* _Exercise_
The data needs to be returned in full, exactly as it reads.

* _Dataset content_
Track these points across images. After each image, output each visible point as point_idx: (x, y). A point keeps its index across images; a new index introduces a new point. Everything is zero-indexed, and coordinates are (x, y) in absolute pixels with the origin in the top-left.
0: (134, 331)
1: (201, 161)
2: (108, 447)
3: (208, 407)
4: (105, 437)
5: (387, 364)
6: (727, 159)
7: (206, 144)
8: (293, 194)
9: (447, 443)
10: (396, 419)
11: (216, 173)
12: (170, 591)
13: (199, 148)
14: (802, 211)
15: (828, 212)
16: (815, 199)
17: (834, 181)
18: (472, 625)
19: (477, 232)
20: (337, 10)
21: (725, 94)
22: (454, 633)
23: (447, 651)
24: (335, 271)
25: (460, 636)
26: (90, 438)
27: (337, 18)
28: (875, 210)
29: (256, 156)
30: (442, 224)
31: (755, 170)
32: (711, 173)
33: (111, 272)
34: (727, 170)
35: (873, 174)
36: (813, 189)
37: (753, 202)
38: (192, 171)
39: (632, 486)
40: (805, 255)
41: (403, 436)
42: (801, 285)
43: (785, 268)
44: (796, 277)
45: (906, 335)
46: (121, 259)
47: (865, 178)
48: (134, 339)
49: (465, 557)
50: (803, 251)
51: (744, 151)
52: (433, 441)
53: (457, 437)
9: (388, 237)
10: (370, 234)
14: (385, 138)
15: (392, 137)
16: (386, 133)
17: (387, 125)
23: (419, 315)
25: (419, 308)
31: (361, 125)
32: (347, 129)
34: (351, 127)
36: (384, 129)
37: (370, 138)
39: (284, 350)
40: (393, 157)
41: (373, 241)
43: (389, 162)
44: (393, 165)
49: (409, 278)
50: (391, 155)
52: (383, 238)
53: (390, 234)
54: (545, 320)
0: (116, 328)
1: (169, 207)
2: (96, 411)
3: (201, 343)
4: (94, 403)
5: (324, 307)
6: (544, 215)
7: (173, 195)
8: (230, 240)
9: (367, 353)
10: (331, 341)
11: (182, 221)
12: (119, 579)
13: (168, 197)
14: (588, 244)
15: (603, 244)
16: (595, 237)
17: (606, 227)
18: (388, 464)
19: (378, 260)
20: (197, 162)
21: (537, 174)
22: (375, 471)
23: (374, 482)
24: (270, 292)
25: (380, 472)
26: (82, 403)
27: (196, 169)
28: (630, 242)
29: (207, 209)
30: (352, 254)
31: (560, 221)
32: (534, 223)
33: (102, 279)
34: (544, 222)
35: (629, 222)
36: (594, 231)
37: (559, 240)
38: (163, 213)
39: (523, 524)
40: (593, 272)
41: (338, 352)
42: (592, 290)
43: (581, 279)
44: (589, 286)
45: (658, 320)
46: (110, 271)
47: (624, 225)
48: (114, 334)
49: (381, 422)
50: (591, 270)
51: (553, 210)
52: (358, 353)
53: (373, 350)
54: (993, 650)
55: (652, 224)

* _Response_
Track these points across images. After each image, output each visible point as point_idx: (x, y). A point keeps its index across images; a new index introduces a new point. Everything is zero-indexed, and coordinates are (x, y) in absolute pixels with the origin in the top-left.
0: (134, 331)
1: (201, 161)
2: (108, 447)
3: (208, 407)
4: (105, 437)
5: (387, 364)
6: (727, 159)
7: (206, 144)
8: (293, 194)
9: (447, 443)
10: (396, 419)
11: (216, 173)
12: (170, 591)
13: (199, 148)
14: (802, 211)
15: (828, 212)
16: (815, 199)
17: (834, 181)
18: (472, 625)
19: (477, 232)
20: (337, 10)
21: (725, 94)
22: (454, 633)
23: (447, 651)
24: (335, 271)
25: (460, 636)
26: (90, 438)
27: (337, 18)
28: (875, 210)
29: (256, 156)
30: (442, 224)
31: (755, 170)
32: (711, 173)
33: (111, 272)
34: (727, 170)
35: (873, 174)
36: (813, 189)
37: (753, 202)
38: (192, 171)
39: (632, 486)
40: (805, 255)
41: (403, 436)
42: (801, 285)
43: (785, 268)
44: (796, 277)
45: (906, 335)
46: (121, 259)
47: (865, 178)
48: (134, 339)
49: (465, 557)
50: (803, 251)
51: (744, 151)
52: (433, 441)
53: (457, 437)
9: (388, 237)
10: (370, 234)
14: (385, 138)
15: (392, 137)
16: (386, 133)
17: (387, 125)
23: (419, 315)
25: (419, 308)
31: (361, 125)
32: (347, 129)
34: (351, 127)
36: (384, 129)
37: (370, 138)
39: (284, 350)
40: (393, 157)
41: (373, 241)
43: (389, 162)
44: (393, 165)
49: (409, 278)
50: (391, 155)
52: (383, 238)
53: (390, 234)
54: (545, 320)
0: (116, 328)
1: (169, 207)
2: (96, 411)
3: (201, 343)
4: (94, 403)
5: (324, 307)
6: (544, 215)
7: (173, 195)
8: (230, 240)
9: (367, 353)
10: (331, 341)
11: (182, 221)
12: (119, 579)
13: (168, 197)
14: (588, 244)
15: (603, 244)
16: (595, 237)
17: (606, 227)
18: (388, 464)
19: (378, 260)
20: (197, 162)
21: (537, 174)
22: (375, 471)
23: (374, 482)
24: (270, 292)
25: (380, 472)
26: (82, 403)
27: (196, 169)
28: (630, 242)
29: (207, 209)
30: (352, 254)
31: (560, 221)
32: (534, 223)
33: (102, 279)
34: (544, 222)
35: (629, 222)
36: (594, 231)
37: (559, 240)
38: (163, 213)
39: (523, 524)
40: (593, 272)
41: (338, 352)
42: (592, 290)
43: (581, 279)
44: (589, 286)
45: (658, 320)
46: (110, 271)
47: (624, 225)
48: (114, 334)
49: (381, 422)
50: (591, 270)
51: (553, 210)
52: (358, 353)
53: (373, 350)
54: (993, 650)
55: (652, 224)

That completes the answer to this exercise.